Many senior executives recognize the need to build or rebuild trust in their organizations. However, they often struggle to understand exactly how trust can be managed. Indeed, in today’s dynamic and challenging business environment, trust is becoming increasingly complex to understand and manage, especially as organizations are expected to build trust across growing ecosystems of stakeholders and amid evolving expectations.
One of the first steps in managing trust is understanding how it can be defined and measured. Trust is commonly considered an abstract or even nebulous concept, and many organizations don’t typically prioritize trust or treat it with the same focus and urgency as they do other business priorities. But the benefits for those companies who are trustworthy are significant. Recent research suggests that these companies outperform the S&P 500 by levels as high as 30% to 50%.2
We propose that trust should be seen as a tangible, strategic, and critical asset, given the real, quantifiable value that it can bring to an organization. And it should be managed much like other key performance indicators on the organization’s balance sheet, by considering its drivers and implications more deeply across the enterprise. With this perspective, organizational trust should be built from the inside out,3 through levers and actions that cut across the functional areas of a business, from product quality to data protection to financial integrity.

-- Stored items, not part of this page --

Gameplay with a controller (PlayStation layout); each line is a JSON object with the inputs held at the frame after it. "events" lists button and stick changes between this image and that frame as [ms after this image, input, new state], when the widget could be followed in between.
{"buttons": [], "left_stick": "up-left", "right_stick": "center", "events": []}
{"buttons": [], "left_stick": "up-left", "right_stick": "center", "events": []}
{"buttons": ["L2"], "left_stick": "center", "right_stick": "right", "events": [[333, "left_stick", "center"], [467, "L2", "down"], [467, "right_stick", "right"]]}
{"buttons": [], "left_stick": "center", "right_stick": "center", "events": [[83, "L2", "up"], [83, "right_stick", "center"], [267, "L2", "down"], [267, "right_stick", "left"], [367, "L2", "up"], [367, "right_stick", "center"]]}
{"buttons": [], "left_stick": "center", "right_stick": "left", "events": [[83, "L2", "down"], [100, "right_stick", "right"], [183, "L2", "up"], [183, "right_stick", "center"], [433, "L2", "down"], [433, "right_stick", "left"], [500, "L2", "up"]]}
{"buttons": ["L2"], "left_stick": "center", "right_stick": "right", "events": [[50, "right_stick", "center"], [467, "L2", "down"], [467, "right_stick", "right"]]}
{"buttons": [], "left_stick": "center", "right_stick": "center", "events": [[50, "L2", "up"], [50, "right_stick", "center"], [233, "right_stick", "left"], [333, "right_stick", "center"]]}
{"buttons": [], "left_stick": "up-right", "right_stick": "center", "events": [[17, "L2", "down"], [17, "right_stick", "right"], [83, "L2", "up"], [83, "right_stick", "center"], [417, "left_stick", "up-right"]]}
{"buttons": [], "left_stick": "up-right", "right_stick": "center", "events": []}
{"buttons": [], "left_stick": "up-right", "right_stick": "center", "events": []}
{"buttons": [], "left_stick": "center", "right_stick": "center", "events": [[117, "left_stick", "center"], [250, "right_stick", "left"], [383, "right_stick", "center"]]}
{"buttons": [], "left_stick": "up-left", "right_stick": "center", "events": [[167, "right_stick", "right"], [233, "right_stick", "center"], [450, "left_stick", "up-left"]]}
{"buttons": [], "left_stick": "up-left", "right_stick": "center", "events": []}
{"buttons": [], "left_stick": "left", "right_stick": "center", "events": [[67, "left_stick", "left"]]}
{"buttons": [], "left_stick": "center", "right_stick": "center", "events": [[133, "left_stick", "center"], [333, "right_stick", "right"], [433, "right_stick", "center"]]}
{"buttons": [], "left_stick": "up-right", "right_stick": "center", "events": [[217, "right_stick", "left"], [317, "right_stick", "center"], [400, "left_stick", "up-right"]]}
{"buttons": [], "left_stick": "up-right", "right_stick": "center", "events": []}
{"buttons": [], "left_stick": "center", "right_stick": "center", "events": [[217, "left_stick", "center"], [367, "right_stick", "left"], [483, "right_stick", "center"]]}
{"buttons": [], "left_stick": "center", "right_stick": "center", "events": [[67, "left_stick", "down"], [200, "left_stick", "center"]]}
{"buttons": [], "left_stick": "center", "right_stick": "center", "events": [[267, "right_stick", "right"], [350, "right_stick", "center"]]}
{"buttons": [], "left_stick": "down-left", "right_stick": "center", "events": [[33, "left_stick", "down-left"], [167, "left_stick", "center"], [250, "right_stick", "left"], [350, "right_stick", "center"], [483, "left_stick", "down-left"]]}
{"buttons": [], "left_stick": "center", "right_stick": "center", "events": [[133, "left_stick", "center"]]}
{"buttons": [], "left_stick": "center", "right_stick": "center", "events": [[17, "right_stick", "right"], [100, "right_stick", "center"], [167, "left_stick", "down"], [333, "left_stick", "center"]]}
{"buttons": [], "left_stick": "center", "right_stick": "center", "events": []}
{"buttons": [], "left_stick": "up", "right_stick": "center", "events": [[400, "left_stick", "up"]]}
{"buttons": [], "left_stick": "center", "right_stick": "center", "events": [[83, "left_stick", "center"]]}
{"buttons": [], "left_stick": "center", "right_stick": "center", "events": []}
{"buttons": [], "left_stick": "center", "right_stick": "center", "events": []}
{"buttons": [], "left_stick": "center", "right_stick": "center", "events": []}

Organizational trust also depends on the needs and perspectives of an organization’s different stakeholders—board members, investors, customers, suppliers, and employees—so the relative impact of trust-building actions must be framed and viewed through the lenses of these stakeholders as well. Organizations that proactively approach trust management in this way can build what we refer to as trust equity, helping create positive impacts on their bottom line and a layer of resilience protecting the organization against potential breaches of trust. Trust and resilience go hand in hand. Deloitte’s 2022 Consumer products outlook finds that 95% of executives whose companies have high levels of consumer trust believe their companies are more resilient.4
This paper offers a statistically verified approach for measuring trust across different operating domains, helping leaders identify their organization’s potential sources of a trust breakdown or areas where building trust proactively can create a competitive advantage.